In 2025, Jordanian industrial products reached more than 144 export destinations, including emerging Asian and African markets such as Ethiopia, Djibouti, Thailand, the Philippines, and Pakistan. Arab countries accounted for 42 percent of industrial exports, with Saudi Arabia remaining the largest market at 955 million dinars.

Exports to Syria rose sharply to nearly 174 million dinars, while shipments to Iraq and Lebanon totaled approximately 745 million dinars. Demand from advanced markets also strengthened, with exports to India reaching 859 million dinars and Italy about 141 million dinars.

Industrial output also showed steady improvement. The industrial production index rose 1.47 percent during the first nine months of 2025, led by construction industries at 2.7 percent, packaging at 2.3 percent, and food and livestock-related industries at 1.7 percent.

Employment gains accompanied the sector’s expansion, with more than 6,000 net new manufacturing jobs created during the period, lifting total industrial employment to approximately 270,000 workers.

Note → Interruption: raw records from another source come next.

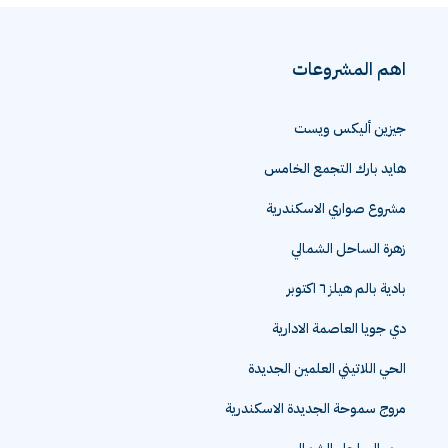
اهم المشروعات
جيزين أليكس ويست
هايد بارك التجمع الخامس
مشروع صواري الاسكندرية
زهرة الساحل الشمالي
بادية بالم هيلز ٦ اكتوبر
دي جويا العاصمة الادارية
الحي اللاتيني العلمين الجديدة
مروج سموحة الجديدة الاسكندرية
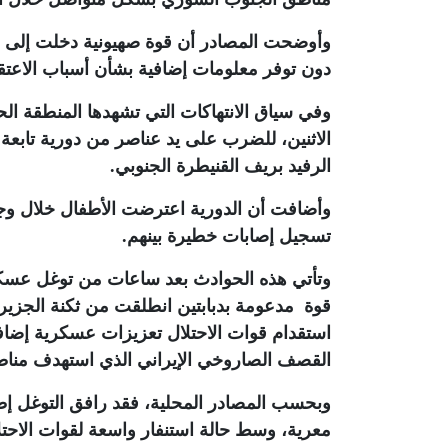
وأوضحت المصادر أن قوة صهيونية دخلت إلى 
دون توفر معلومات إضافية بشأن أسباب الاعتق
وفي سياق الانتهاكات التي تشهدها المنطقة الح
الاثنين، للضرب على يد عناصر من دورية تابعة ل
الرفيد بريف القنيطرة الجنوبي.
وأضافت أن الدورية اعترضت الأطفال خلال وجو
تسجيل إصابات خطيرة بينهم
.
وتأتي هذه الحوادث بعد ساعات من توغل عسكر
قوة مدعومة بدبابتين انطلقت من ثكنة الجزي
القصف الصاروخي الإيراني الذي استهدف مناط
وبحسب المصادر المحلية، فقد رافق التوغل إطل
معرية، وسط حالة استنفار واسعة لقوات الاح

Nearly half of the new jobs were generated in food manufacturing, reflecting export-driven growth.

Jaghbir said industrial exports remain among the economy’s highest value-added activities, noting that every dinar invested generates an estimated 2.17 dinars through employment, logistics, finance, and supply-chain linkages. The sector also plays a critical role in narrowing the trade deficit and supporting macroeconomic stability.

Investment activity accelerated across several subsectors in 2025, including food processing, chemicals, pharmaceuticals, mining, textiles, and leather, as manufacturers expanded capacity and upgraded production lines to meet rising demand.

Jaghbir attributed part of the sector’s momentum to government measures aimed at strengthening competitiveness and improving the business environment. Key steps included freezing reductions in customs duties for selected industries, maintaining exemptions for production inputs, reinstating tariffs on goods with local alternatives, and imposing a 16 percent customs duty on postal parcels to support domestic producers.

Additional incentives in industrial cities and broader structural reforms were also cited as improving the investment climate, reducing operational burdens, and balancing consumer needs with protection of local industries.